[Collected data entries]
────
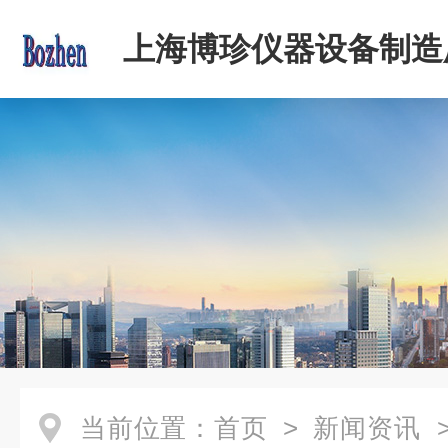
上海博珍仪器设备制造
当前位置：
首页
>
新闻资讯
>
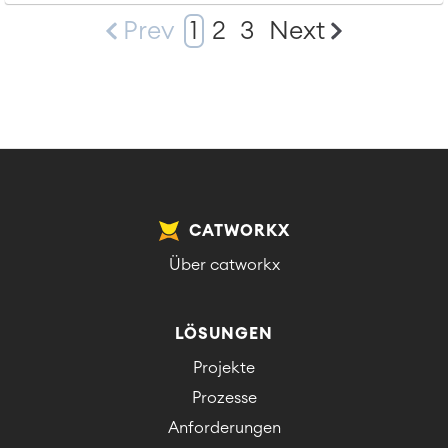
Prev
1
2
3
Next
CATWORKX
Über catworkx
LÖSUNGEN
Projekte
Prozesse
Anforderungen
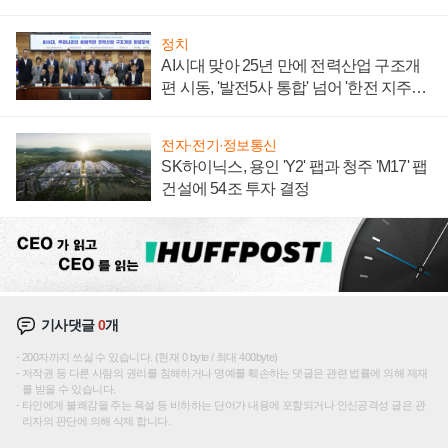
주목
정치
AI시대 맞아 25년 만에 전력산업 구조개
편 시동, '발전5사 통합' 넘어 '한전 지주사'
재편론도
전자·전기·정보통신
SK하이닉스, 용인 'Y2' 팹과 청주 'M17' 팹
건설에 54조 투자 결정
기사댓글
0
개
200자까지 쓰실 수 있습니다. (현재 0 byte / 최대 400byte)
저작권 등 다른 사람의 권리를 침해하거나 명예를 훼손하는 댓글은 관련 법률에 의해 제재
를 받을 수 있습니다.
타인에게 불쾌감을 주는 욕설 등 비하하는 단어가 내용에 포함되거나 인신공격성 글은 관
리자의 판단에 의해 삭제 합니다.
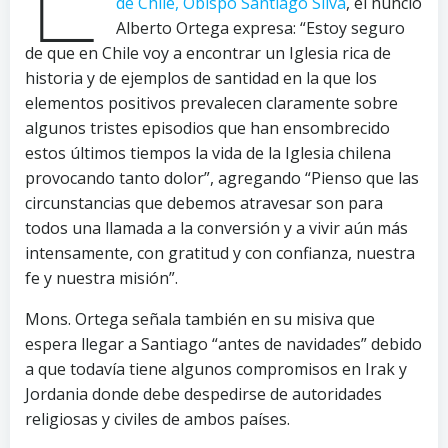
de Chile, Obispo Santiago Silva
, el nuncio
Alberto Ortega expresa: “Estoy seguro
de que en Chile voy a encontrar un Iglesia rica de
historia y de ejemplos de santidad en la que los
elementos positivos prevalecen claramente sobre
algunos tristes episodios que han ensombrecido
estos últimos tiempos la vida de la Iglesia chilena
provocando tanto dolor”, agregando “Pienso que las
circunstancias que debemos atravesar son para
todos una llamada a la conversión y a vivir aún más
intensamente, con gratitud y con confianza, nuestra
fe y nuestra misión”.
Mons. Ortega señala también en su misiva que
espera llegar a Santiago “antes de navidades” debido
a que todavía tiene algunos compromisos en Irak y
Jordania donde debe despedirse de autoridades
religiosas y civiles de ambos países.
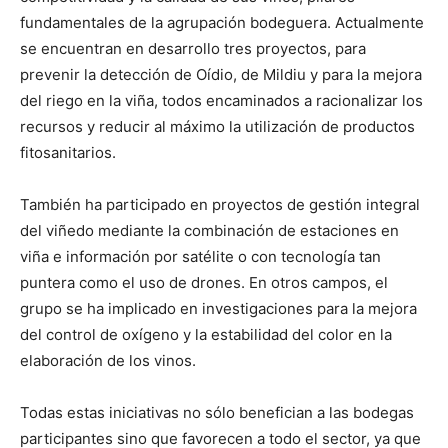
fundamentales de la agrupación bodeguera. Actualmente
se encuentran en desarrollo tres proyectos, para
prevenir la detección de Oídio, de Mildiu y para la mejora
del riego en la viña, todos encaminados a racionalizar los
recursos y reducir al máximo la utilización de productos
fitosanitarios.
También ha participado en proyectos de gestión integral
del viñedo mediante la combinación de estaciones en
viña e información por satélite o con tecnología tan
puntera como el uso de drones. En otros campos, el
grupo se ha implicado en investigaciones para la mejora
del control de oxígeno y la estabilidad del color en la
elaboración de los vinos.
Todas estas iniciativas no sólo benefician a las bodegas
participantes sino que favorecen a todo el sector, ya que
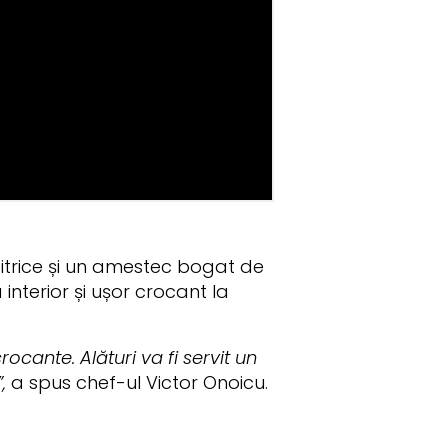
 citrice și un amestec bogat de
nterior și ușor crocant la
cante. Alături va fi servit un
,
a spus chef-ul Victor Onoicu.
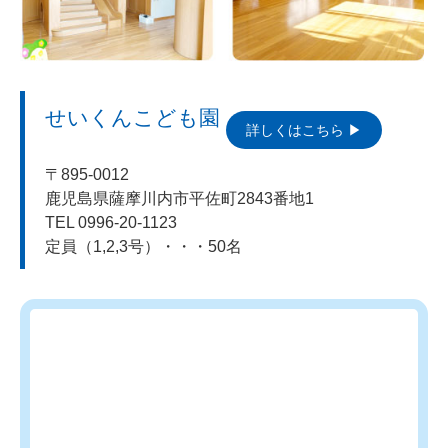
せいくんこども園
詳しくはこちら
〒895-0012
鹿児島県薩摩川内市平佐町2843番地1
TEL 0996-20-1123
定員（1,2,3号）・・・50名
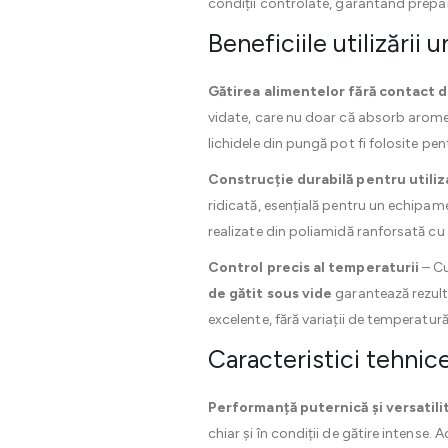
condiții controlate, garantând prepara
Beneficiile utilizării
Gătirea alimentelor fără contact d
vidate, care nu doar că absorb aromel
lichidele din pungă pot fi folosite pen
Construcție durabilă pentru utiliz
ridicată, esențială pentru un echipam
realizate din poliamidă ranforsată cu f
Control precis al temperaturii
– Cu
de gătit sous vide
garantează rezulta
excelente, fără variații de temperatu
Caracteristici tehnic
Performanță puternică și versatili
chiar și în condiții de gătire intense.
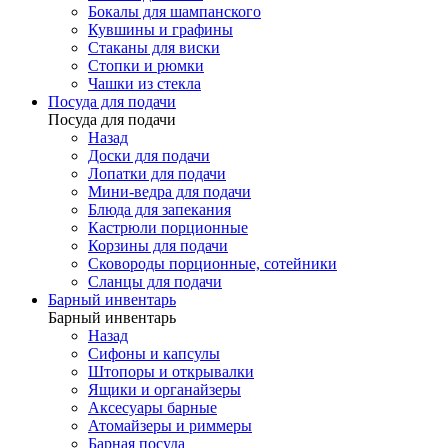
Бокалы для шампанского
Кувшины и графины
Стаканы для виски
Стопки и рюмки
Чашки из стекла
Посуда для подачи
Посуда для подачи
Назад
Доски для подачи
Лопатки для подачи
Мини-ведра для подачи
Блюда для запекания
Кастрюли порционные
Корзины для подачи
Сковороды порционные, сотейники
Сланцы для подачи
Барный инвентарь
Барный инвентарь
Назад
Сифоны и капсулы
Штопоры и открывалки
Ящики и органайзеры
Аксесуары барные
Атомайзеры и риммеры
Барная посуда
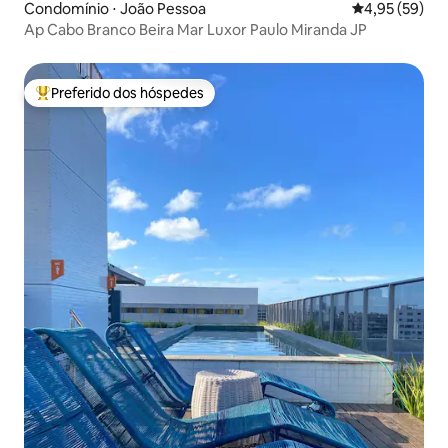
Condomínio ⋅ João Pessoa
4,95 de uma a
4,95 (59)
Ap Cabo Branco Beira Mar Luxor Paulo Miranda JP
Preferido dos hóspedes
Entre os melhores preferidos dos hóspedes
────
Write down how many lines of the data above contain the string "proyectos", and include nothing besides that number.

2